Mais Novatore dynamite le sourire aux lèvres : sa poudre a l’odeur de la malice. “Nous détruirons en riant”, écrit-il ainsi dans un de ses poèmes. L’amertume ne coiffe pas sa rage. Le poète, après Nietzsche, célèbre l’art dionysiaque de la joie et du rire :
“Tout croulera, parce que l’Homme Libre est né.
En avant, en avant, Ô joyeux destructeurs.
Sous le noir étendard de la mort, nous conquerrons la Vie !
En riant !”
Sa pensée refuse malgré tout de se cadenasser dans la seule et pure négativité. Son travail de sape s’accompagne d’un geste édificateur sur les ruines, Novatore dépose de nouvelles pierres : “Nous sommes des philosophes destructeurs et des poètes créateurs.” […] Nietzschéen en diable, il proclame ainsi : “Sur les tables des nouvelles valeurs humaines nous sommes en train d’écrire avec notre sang, qui est le sang volcanique d’Antéchrists dionysiaques et innovateurs, un autre Bien et un autre Mal.”
[…] Novatore ne croit pas au progrès… […] La civilisation a domestiqué l’homme et le félin en lui comme elle a méprisé, moqué et calomnié “la force volontaire, l’individualité barbare, l’art libre, l’héroïsme, le génie et la poésie.”
[…]
Ennemi de dieu et du patriarcat
[…] Le christianisme, avance le disciple de Nietzsche, a frigorifié l’esprit humain, a épuisé la terre et a fait d’elle une planète chétive, débile, pâle et fanée. La foi élime et flétrit les âmes. Qui vit pour l’au-delà gâche la seule vie dont il dispose. Le christianisme a tué la santé du monde et a assombri “la joie sereine et festive de l’esprit dionysiaque de nos ancêtres païens”.
[…]
Nul n’ignore le mépris des religions monothéistes à l’endroit des femmes. Judaïsme, christianisme et islam vouent aux gémonies toutes celles qui renâclent à endosser le statut de domestique ou de génitrice. Novatore décrit la femme comme une bête de somme et une esclave, comme la plus grande victime que l’on puisse trouver sur cette terre. S’il ne la dédouane pas de ses propres responsabilités, il tient toutefois à mettre en accusation le premier de ses bourreaux : l’homme, le mâle. Il publie également un texte sous un pseudonyme féminin, afin de donner la parole à une jeune femme, anonyme et peut-être imaginaire, qui n’entend pas obéir aux injonctions de la tradition ; c’est à dire au mariage, à la famille et à la maternité. A quoi bon enfanter et donner des esclaves de plus à la société ? “La vie est douleur, l’humanité est un mensonge. Qui consent à perpétuer l’espèce est l’ennemi de la beauté pure.” Le mariage inhume l’Amour sous la terre du quotidien. “Je veux marcher sur les chemins du monde pour cueillir les fleurs de l’amour, de la joie et de la liberté.” affirme fièrement son protagoniste. Ne pas devenir la servante d’un mari jaloux, ne pas donner un soldat de plus à la patrie mais “brûler complètement au feu de l’amour.” Et qu’importe si la foule fait d’elle une femme légère ou une catin !

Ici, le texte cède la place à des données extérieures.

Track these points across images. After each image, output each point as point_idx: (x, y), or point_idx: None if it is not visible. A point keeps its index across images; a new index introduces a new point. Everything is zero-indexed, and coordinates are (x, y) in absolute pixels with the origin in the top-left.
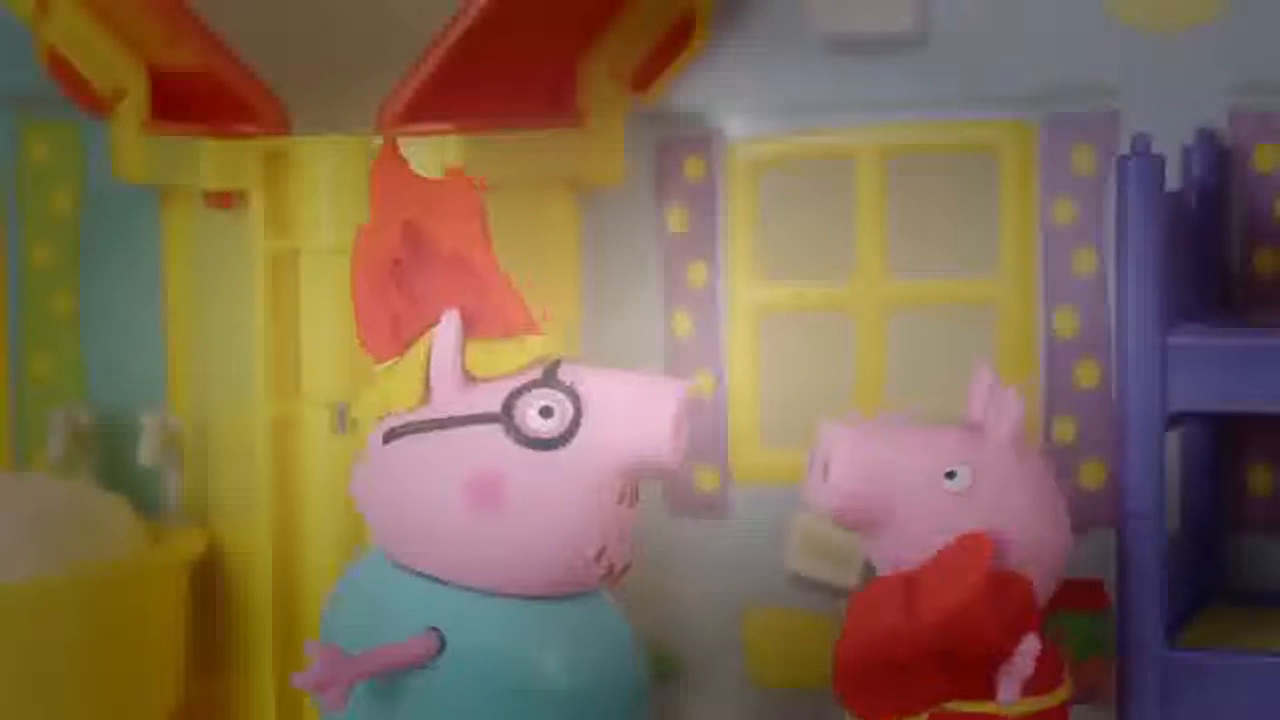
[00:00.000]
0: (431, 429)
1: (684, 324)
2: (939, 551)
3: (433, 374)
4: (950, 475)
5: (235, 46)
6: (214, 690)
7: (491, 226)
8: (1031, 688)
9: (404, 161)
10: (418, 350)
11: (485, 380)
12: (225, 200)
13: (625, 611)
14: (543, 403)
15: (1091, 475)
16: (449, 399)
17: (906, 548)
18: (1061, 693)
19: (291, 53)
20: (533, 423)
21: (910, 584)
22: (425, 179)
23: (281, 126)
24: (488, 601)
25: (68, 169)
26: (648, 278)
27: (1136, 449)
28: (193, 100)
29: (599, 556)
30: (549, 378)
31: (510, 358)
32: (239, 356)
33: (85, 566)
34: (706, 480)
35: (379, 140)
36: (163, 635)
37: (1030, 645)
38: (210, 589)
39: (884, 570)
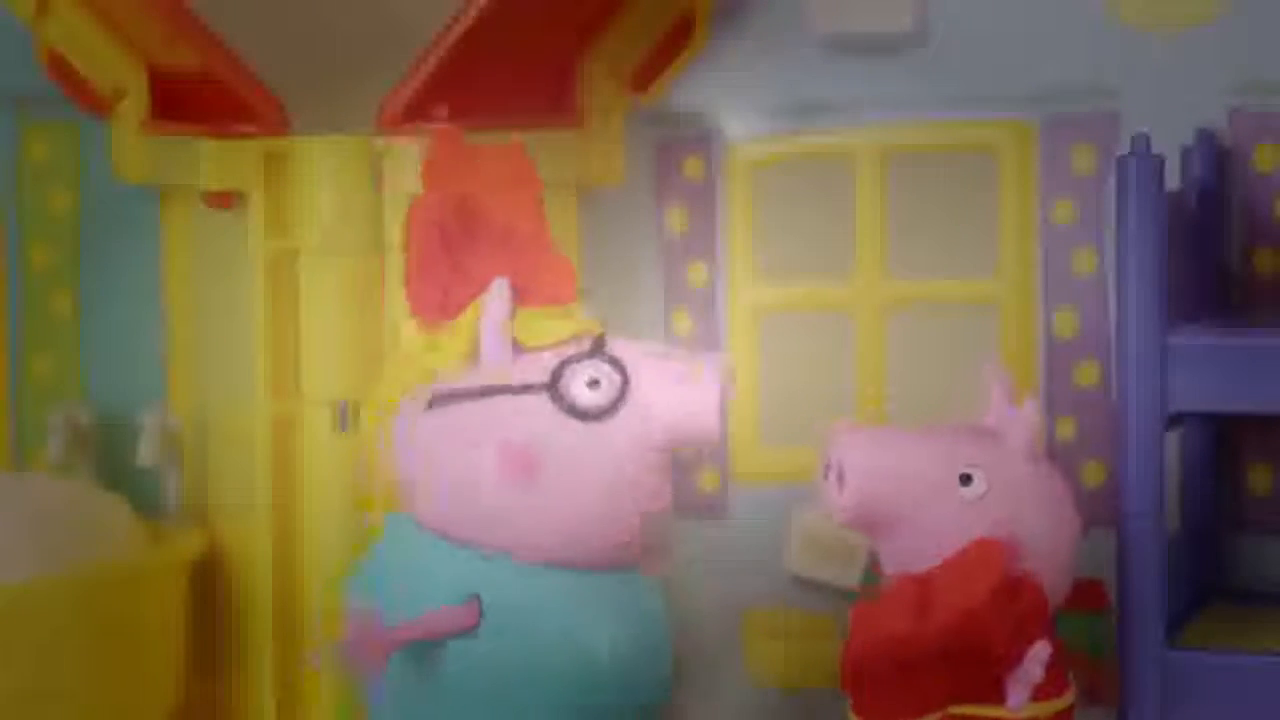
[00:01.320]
0: (478, 396)
1: (684, 324)
2: (952, 556)
3: (482, 341)
4: (965, 480)
5: (235, 46)
6: (214, 690)
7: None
8: (1040, 693)
9: (459, 139)
10: (466, 317)
11: (532, 349)
12: (225, 200)
13: (661, 588)
14: (591, 374)
15: (1091, 475)
16: (497, 367)
17: (919, 551)
18: (1067, 698)
19: (291, 53)
20: (580, 394)
21: (922, 587)
22: (480, 148)
23: (281, 127)
24: (529, 571)
25: (67, 169)
26: (648, 278)
27: (1136, 449)
28: (192, 100)
29: (644, 529)
30: (597, 349)
31: (557, 328)
32: (239, 356)
33: (85, 567)
34: (707, 480)
35: (382, 141)
36: (162, 635)
37: (1041, 651)
38: (210, 589)
39: (893, 572)
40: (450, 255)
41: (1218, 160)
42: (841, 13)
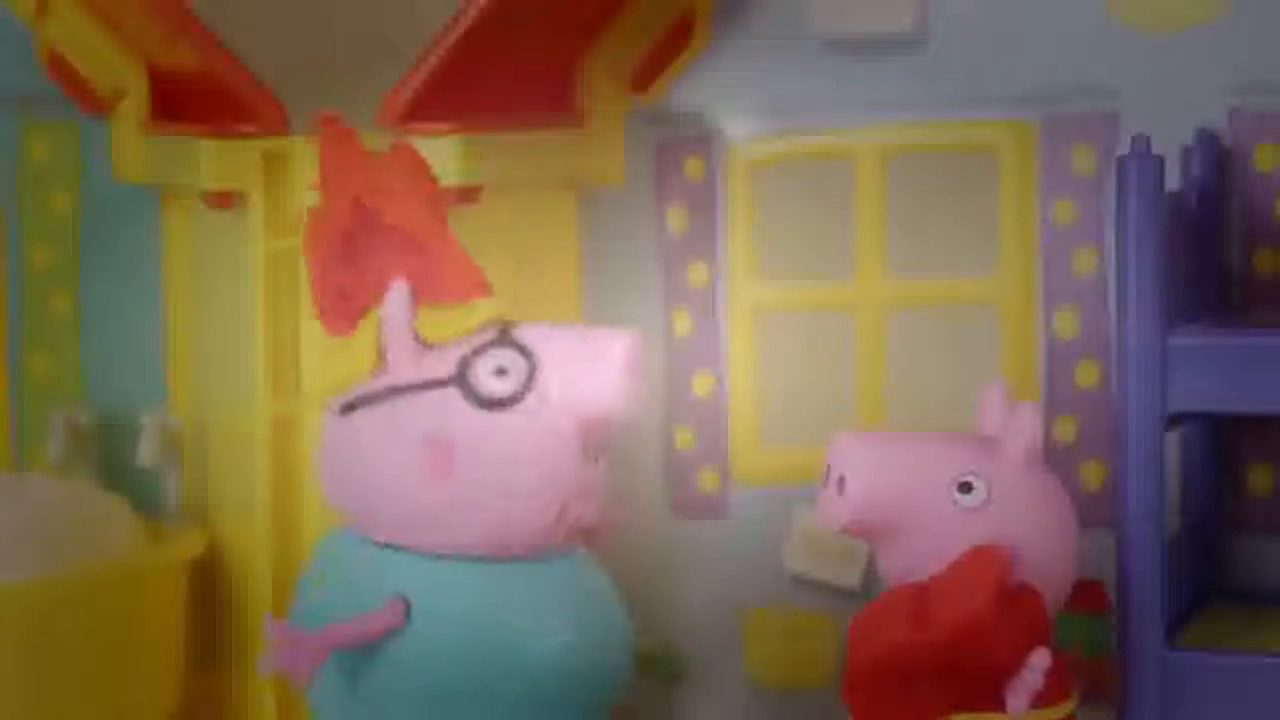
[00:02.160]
0: (388, 398)
1: (684, 324)
2: (951, 564)
3: (385, 343)
4: (965, 489)
5: (235, 46)
6: (213, 689)
7: (451, 210)
8: (1040, 700)
9: (349, 139)
10: (370, 322)
11: (439, 345)
12: (225, 200)
13: (611, 570)
14: (497, 363)
15: (1091, 475)
16: (403, 366)
17: (919, 560)
18: (1067, 705)
19: (291, 53)
20: (488, 383)
21: (921, 595)
22: (372, 154)
23: (281, 126)
24: (455, 566)
25: (68, 169)
26: (648, 278)
27: (1136, 449)
28: (192, 100)
29: (561, 514)
30: (502, 338)
31: (462, 321)
32: (239, 356)
33: (85, 566)
34: (707, 480)
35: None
36: (162, 635)
37: (1041, 659)
38: (210, 588)
39: (893, 580)
40: (353, 260)
41: (1218, 160)
42: (841, 13)
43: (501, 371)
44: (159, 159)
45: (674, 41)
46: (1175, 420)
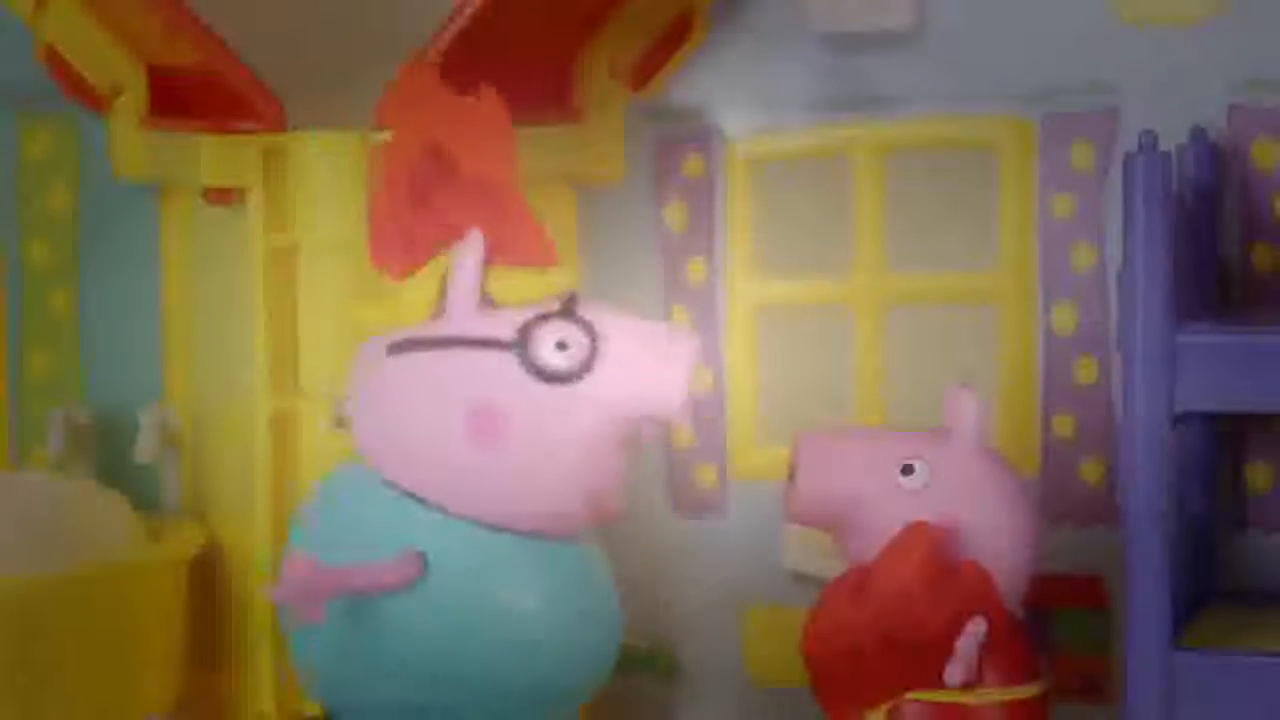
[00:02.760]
0: (441, 346)
1: (683, 320)
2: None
3: (451, 290)
4: (907, 471)
5: (234, 43)
6: (213, 685)
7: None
8: (1002, 678)
9: (431, 77)
10: (436, 267)
11: (502, 306)
12: (224, 196)
13: (610, 566)
14: (560, 336)
15: (1090, 472)
16: (465, 318)
17: (870, 545)
18: (1035, 687)
19: (290, 49)
20: (547, 355)
21: (862, 575)
22: (455, 97)
23: (280, 123)
24: (476, 531)
25: (66, 166)
26: (647, 274)
27: (1141, 448)
28: (191, 97)
29: (594, 499)
30: (569, 312)
31: (525, 288)
32: (238, 352)
33: (85, 564)
34: (705, 478)
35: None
36: (162, 631)
37: (975, 628)
38: (209, 585)
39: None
40: (419, 203)
41: (1217, 157)
42: (840, 9)
43: (563, 345)
44: (158, 155)
45: (672, 37)
46: (1178, 418)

Une philosophie de l’action
Renzo Novatore se reconnaît dans l’illégalisme, cette branche du mouvement anarchiste qui justifie l’usage de la violence dans le cadre de la lutte révolutionnaire.

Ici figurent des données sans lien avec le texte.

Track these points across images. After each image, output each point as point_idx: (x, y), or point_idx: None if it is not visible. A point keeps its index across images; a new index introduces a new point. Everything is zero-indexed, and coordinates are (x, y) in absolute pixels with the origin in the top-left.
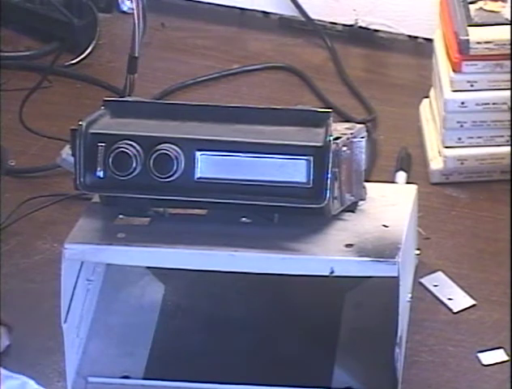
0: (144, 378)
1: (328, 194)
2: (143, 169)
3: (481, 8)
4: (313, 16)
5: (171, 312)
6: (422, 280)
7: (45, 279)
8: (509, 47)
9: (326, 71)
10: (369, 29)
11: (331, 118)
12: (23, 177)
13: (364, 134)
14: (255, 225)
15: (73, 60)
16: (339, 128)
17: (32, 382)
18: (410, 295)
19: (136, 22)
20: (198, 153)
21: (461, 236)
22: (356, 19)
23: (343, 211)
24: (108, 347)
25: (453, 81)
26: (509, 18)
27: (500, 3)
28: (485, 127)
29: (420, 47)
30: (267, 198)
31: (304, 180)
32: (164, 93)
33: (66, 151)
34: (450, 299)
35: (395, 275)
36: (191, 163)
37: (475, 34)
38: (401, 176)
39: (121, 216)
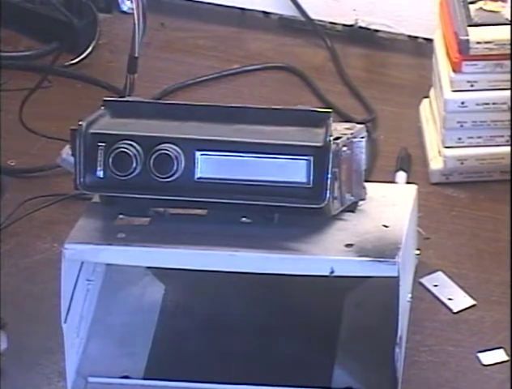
0: (144, 378)
1: (328, 194)
2: (143, 169)
3: (481, 8)
4: (313, 16)
5: (171, 312)
6: (422, 280)
7: (45, 279)
8: (509, 47)
9: (326, 71)
10: (369, 29)
11: (331, 118)
12: (23, 177)
13: (364, 134)
14: (255, 225)
15: (73, 60)
16: (339, 128)
17: None
18: (410, 295)
19: (136, 22)
20: (198, 153)
21: (461, 236)
22: (356, 19)
23: (343, 211)
24: (108, 347)
25: (453, 81)
26: (509, 18)
27: (500, 3)
28: (485, 127)
29: (420, 47)
30: (267, 198)
31: (304, 180)
32: (164, 93)
33: (66, 151)
34: (450, 299)
35: (395, 275)
36: (191, 163)
37: (475, 34)
38: (401, 176)
39: (121, 216)
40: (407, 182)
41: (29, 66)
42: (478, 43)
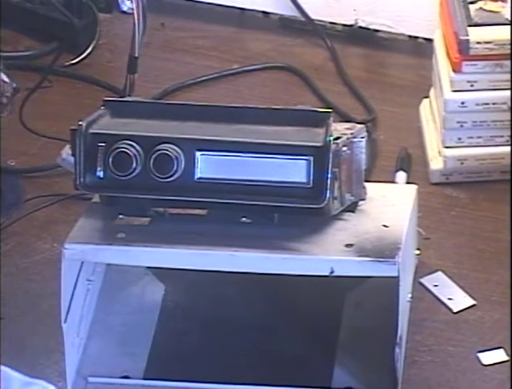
0: (144, 378)
1: (328, 194)
2: (143, 169)
3: (481, 8)
4: (313, 16)
5: (171, 312)
6: (422, 280)
7: (45, 279)
8: (509, 47)
9: (326, 71)
10: (369, 29)
11: (331, 118)
12: (23, 177)
13: (364, 134)
14: (255, 225)
15: (73, 60)
16: (339, 128)
17: (52, 387)
18: (410, 295)
19: (136, 22)
20: (198, 153)
21: (461, 236)
22: (356, 19)
23: (343, 211)
24: (108, 347)
25: (453, 81)
26: (509, 18)
27: (500, 3)
28: (485, 127)
29: (420, 47)
30: (267, 198)
31: (304, 180)
32: (164, 93)
33: (66, 151)
34: (450, 299)
35: (395, 275)
36: (191, 163)
37: (475, 34)
38: (401, 176)
39: (121, 216)
40: (407, 182)
41: (29, 66)
42: (478, 43)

[…] Nombre d’anarchistes rejettent la propagande par le fait et les actions illégales : elles nuisent à la cause qu’ils entendent défendre, manquent d’efficacité et empêchent, par leur brutalité, le grand nombre de se rallier à eux. Novatore récuse ces arguments d’un revers de la main. Le vol existe dans la mesure où les puissants maintiennent le petit peuple dans la misère. Le vol devient un droit, voire un devoir, tant la société pousse les malheureux à mourir sans mot dire sur le bord des routes. La figure du “pauvre honnête” révulse Novatore : cette prétendue honnêteté fait l’affaire de la bourgeoisie ! Il n’y a rien de plus humiliant pour le nécessiteux que d’accepter docile et résigné, la condition de crève la faim : si le pain manque, qu’il s’en empare séance tenante ! “Que peut bien symboliser un pauvre honnête, sinon la forme la plus dégradante de la dégénérescence humaine ?” Il associe également le vol et l’expropriation à l’héroïsme (vertu qu’il admire tant chez Nietzsche, ce “fort et sublime chantre de la volonté et de la beauté héroïque”). Novatore oppose au prolétariat languissant et piteux, celui de la victime, de l’esclave, le prolétariat de l’ardeur, de l’audace et de la vitalité : que les exploités se redressent sans délai et refusent de continuer à vivre en valets ! C’est ainsi que le vol, en leur main, peut devenir une arme “de puissance et de libération”. L’expropriateur n’attend rien ni personne. Il se fixe ses propres objectifs, ses propres durées, ses propre délais. Au guet, il préfère l’action, directe et sans détours.
Monstres siamois
En mai 1921, les fascistes italiens, Mussolini à leur tête, remportent 35 sièges. La marche sur Rome démarre le 27 octobre de l’année suivante. L’Italie s’apprête à sombrer sous la botte ignoble du guide.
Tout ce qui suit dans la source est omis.